• [What you will do]: Each line below containing the word "buttons" needs to be shown.

• [Material provided]:
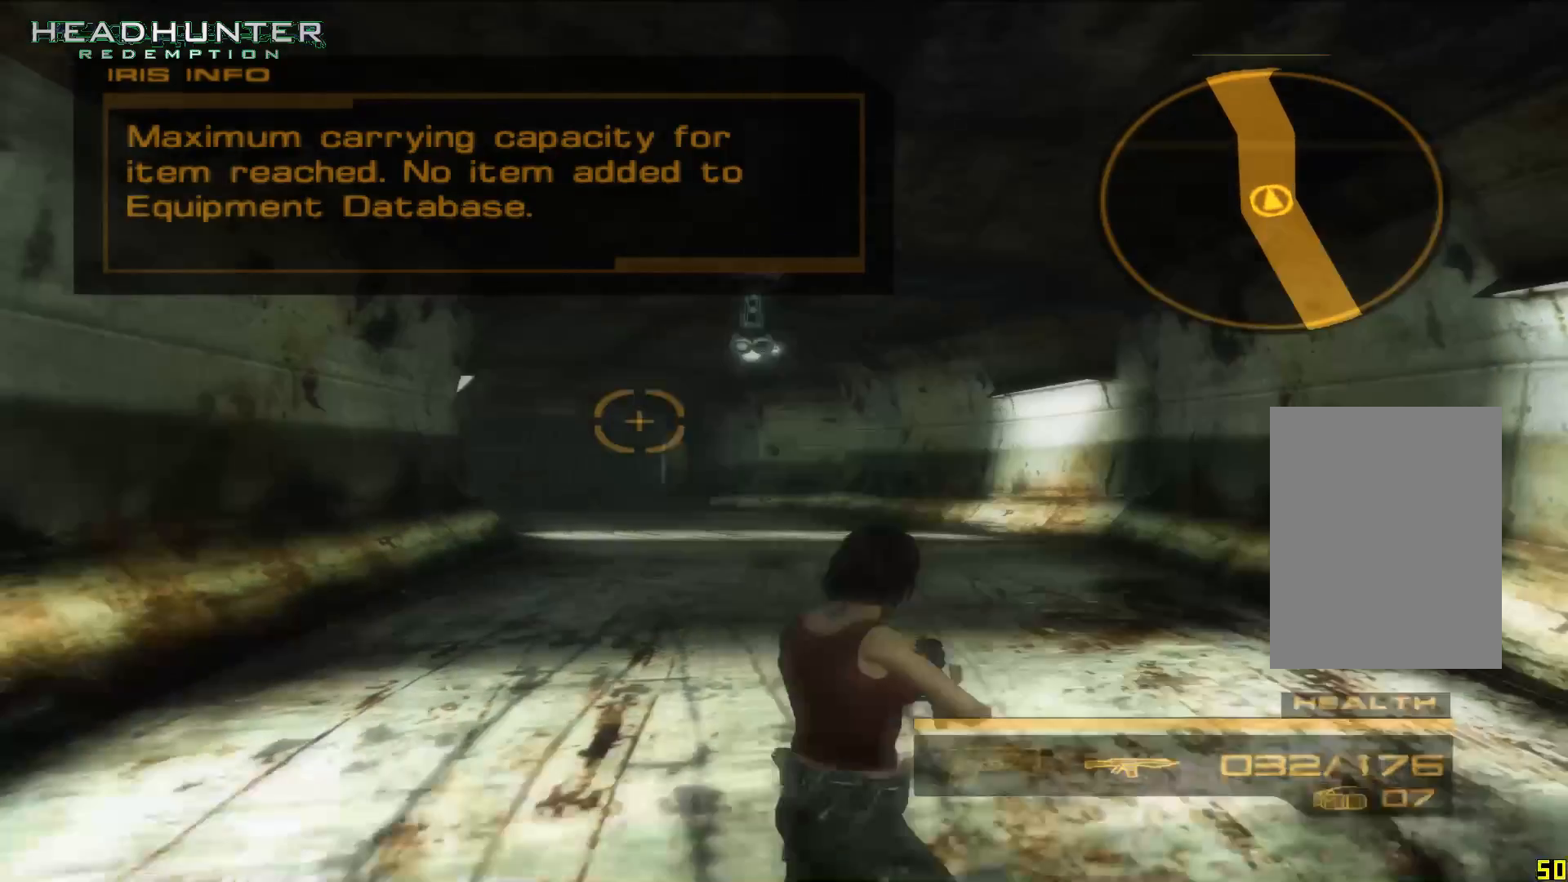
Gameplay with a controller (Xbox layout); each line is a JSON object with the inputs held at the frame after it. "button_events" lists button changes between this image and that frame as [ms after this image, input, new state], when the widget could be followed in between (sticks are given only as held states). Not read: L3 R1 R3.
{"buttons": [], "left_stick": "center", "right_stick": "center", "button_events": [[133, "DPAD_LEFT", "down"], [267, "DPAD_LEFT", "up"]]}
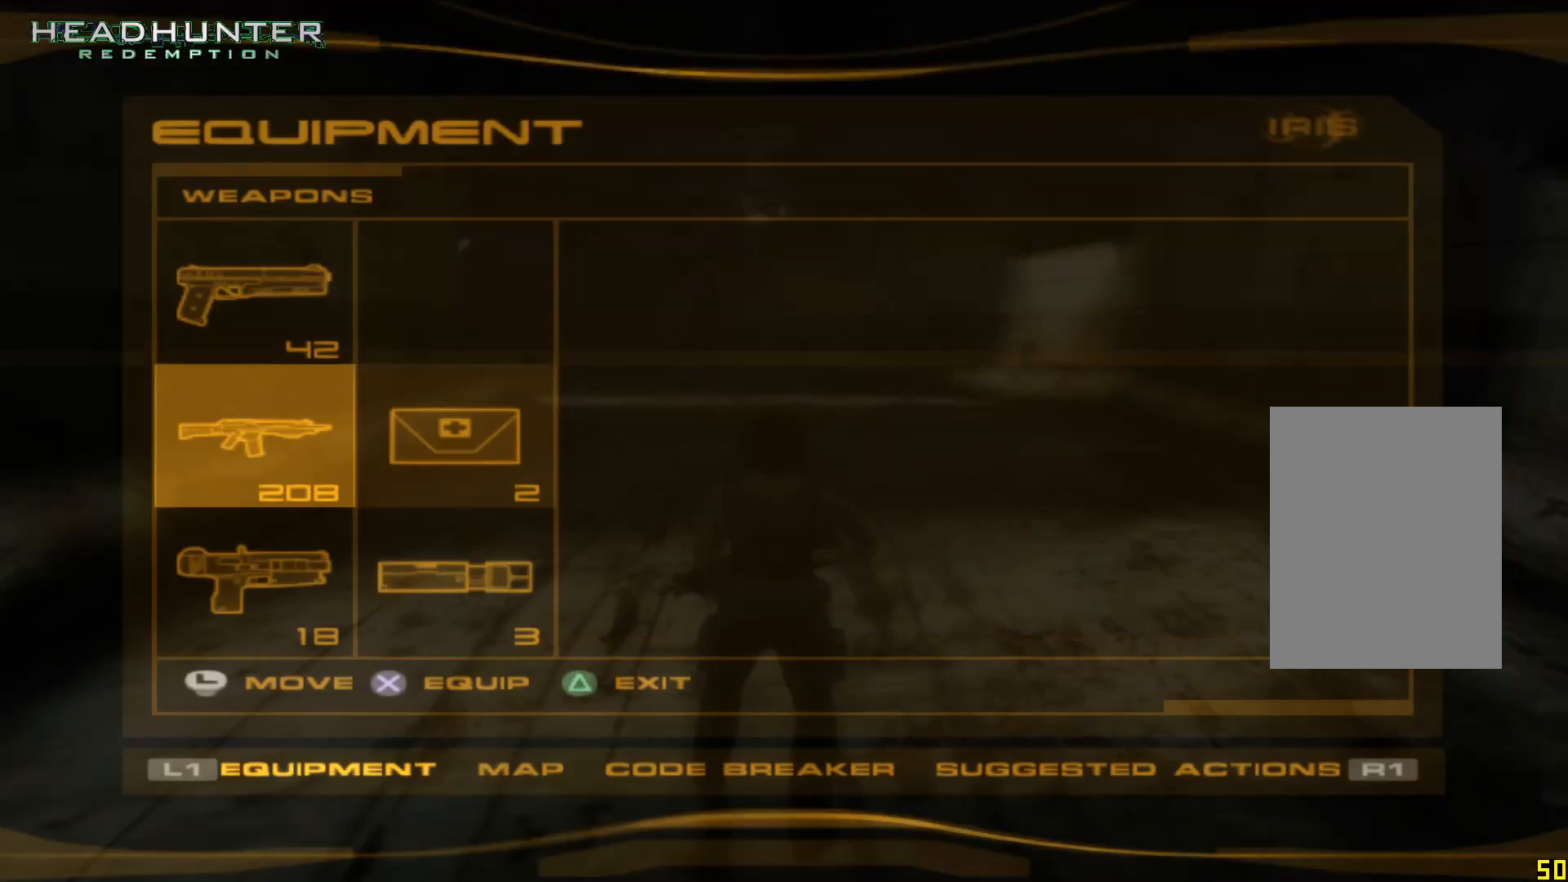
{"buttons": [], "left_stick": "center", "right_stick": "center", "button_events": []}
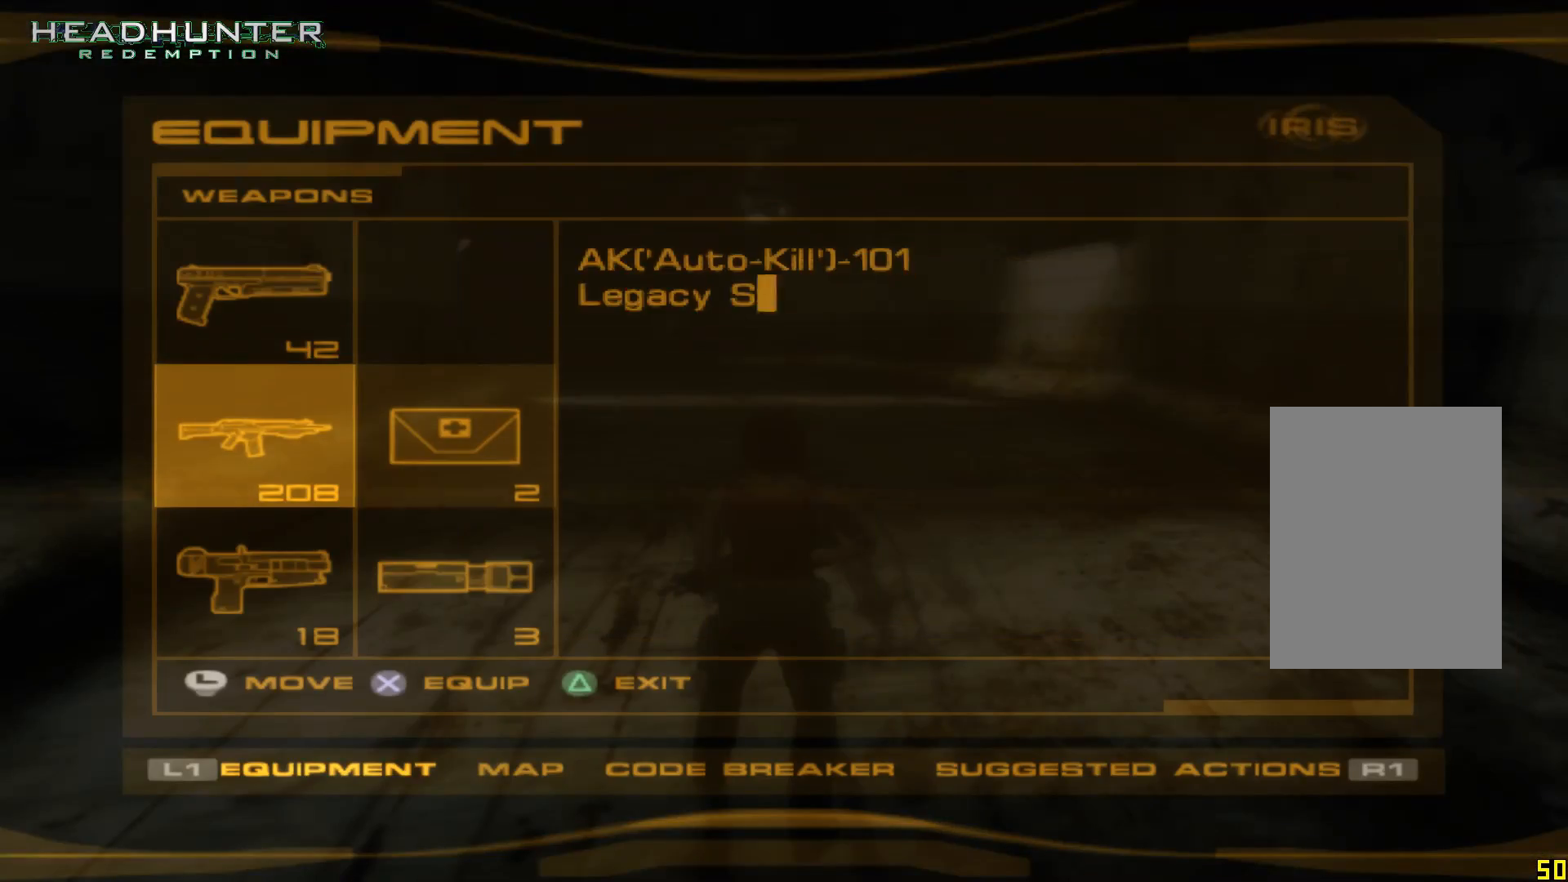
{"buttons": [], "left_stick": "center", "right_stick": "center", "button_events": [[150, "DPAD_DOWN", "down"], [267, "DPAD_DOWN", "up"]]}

--

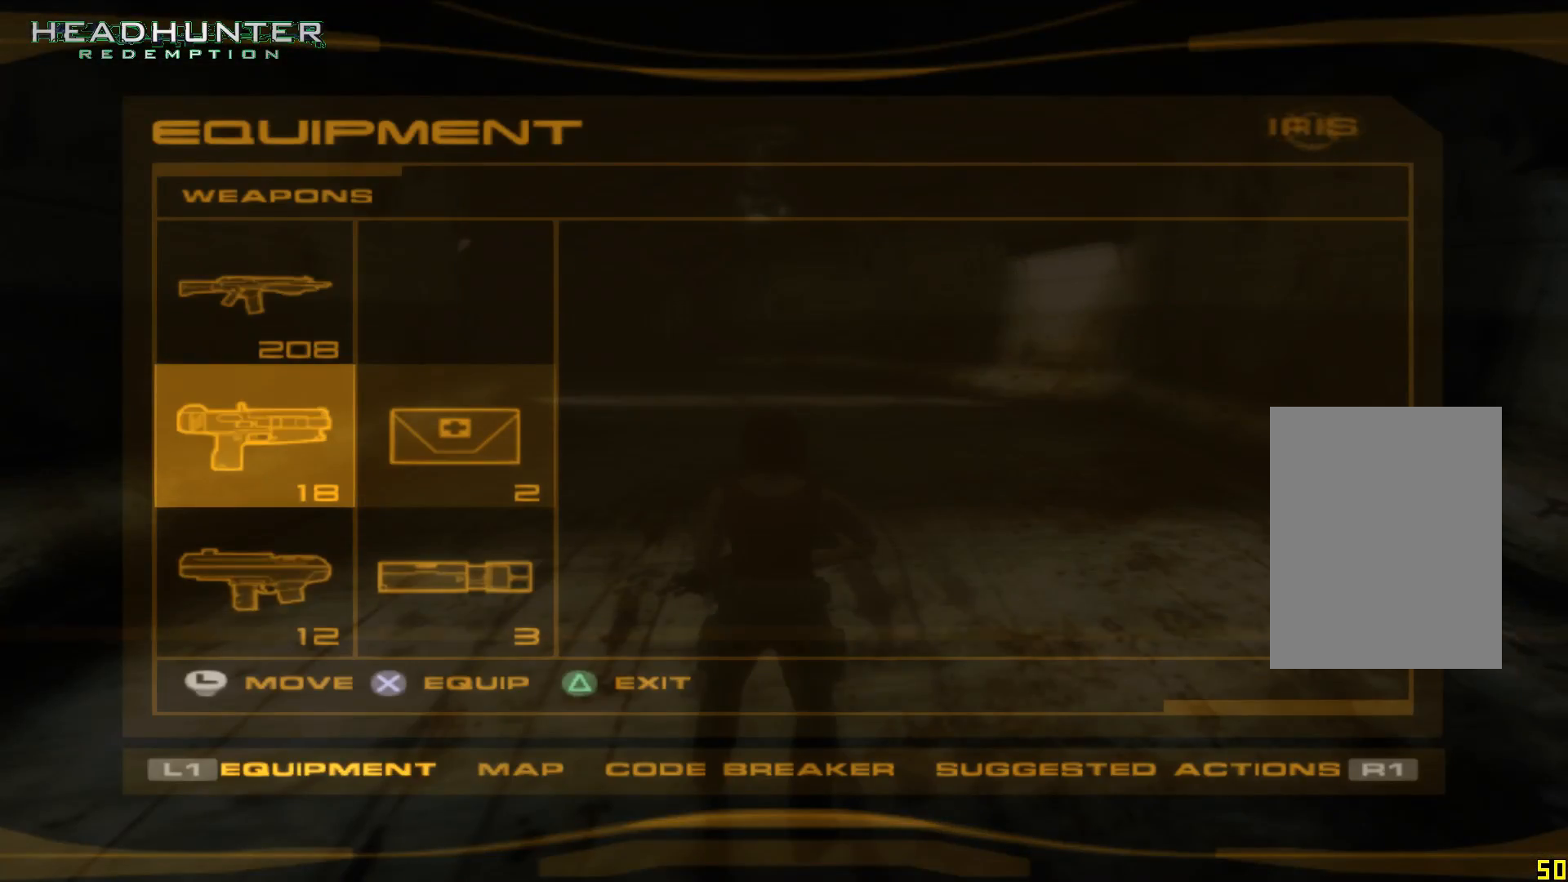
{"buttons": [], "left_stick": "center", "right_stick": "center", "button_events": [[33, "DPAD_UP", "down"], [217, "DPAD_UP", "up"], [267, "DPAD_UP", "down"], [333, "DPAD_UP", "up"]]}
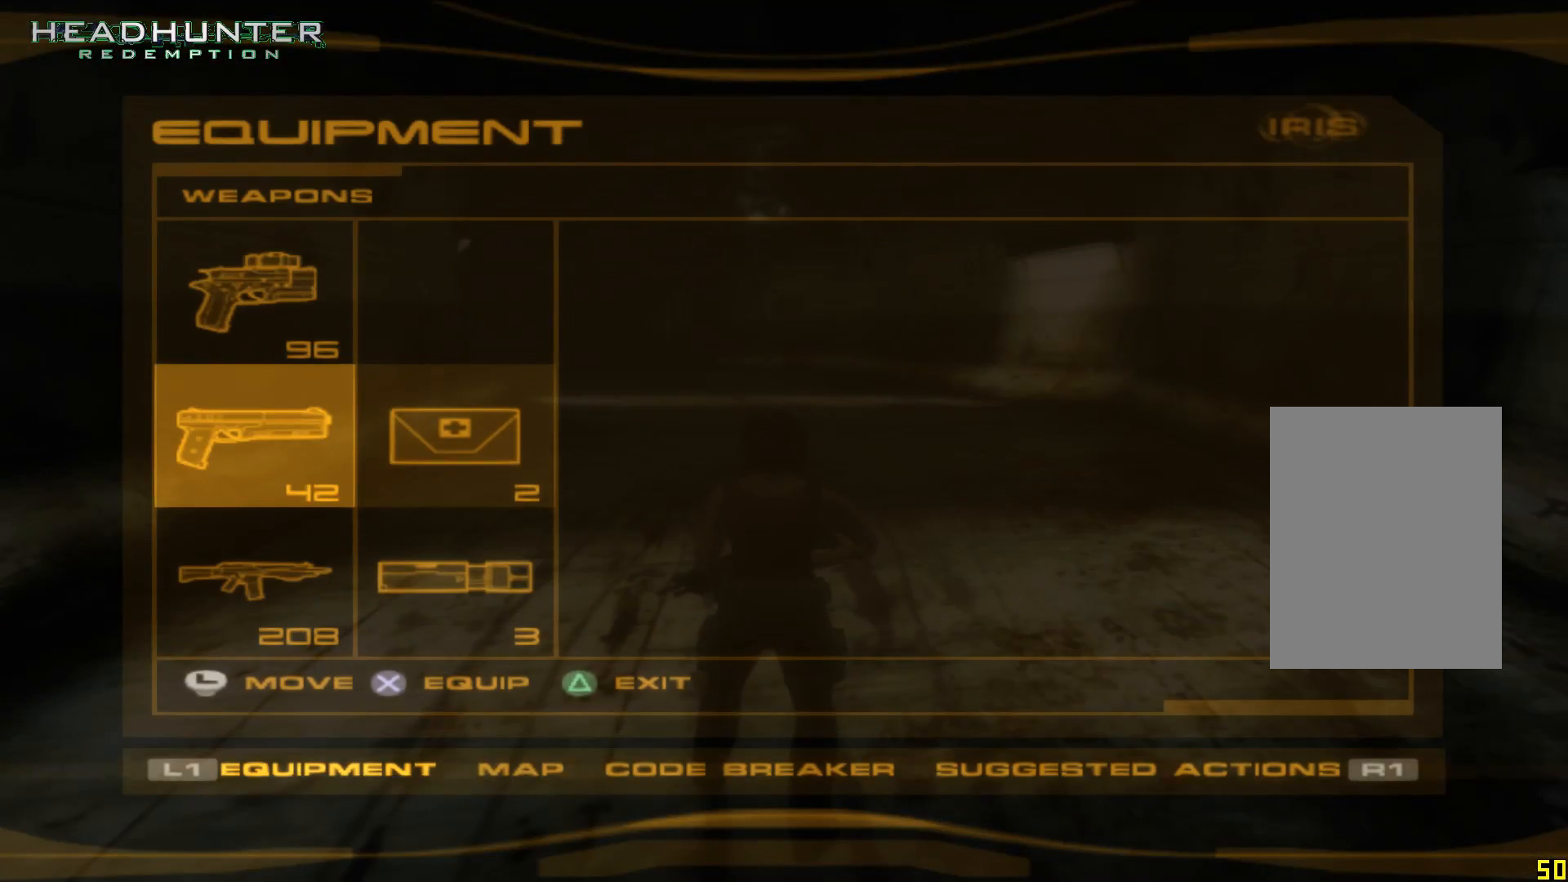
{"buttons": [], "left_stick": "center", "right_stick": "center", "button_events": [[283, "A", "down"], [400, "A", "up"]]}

• [Completed exercise]:
{"buttons": [], "left_stick": "center", "right_stick": "center", "button_events": [[133, "DPAD_LEFT", "down"], [267, "DPAD_LEFT", "up"]]}
{"buttons": [], "left_stick": "center", "right_stick": "center", "button_events": []}
{"buttons": [], "left_stick": "center", "right_stick": "center", "button_events": [[150, "DPAD_DOWN", "down"], [267, "DPAD_DOWN", "up"]]}
{"buttons": [], "left_stick": "center", "right_stick": "center", "button_events": [[33, "DPAD_UP", "down"], [217, "DPAD_UP", "up"], [267, "DPAD_UP", "down"], [333, "DPAD_UP", "up"]]}
{"buttons": [], "left_stick": "center", "right_stick": "center", "button_events": [[283, "A", "down"], [400, "A", "up"]]}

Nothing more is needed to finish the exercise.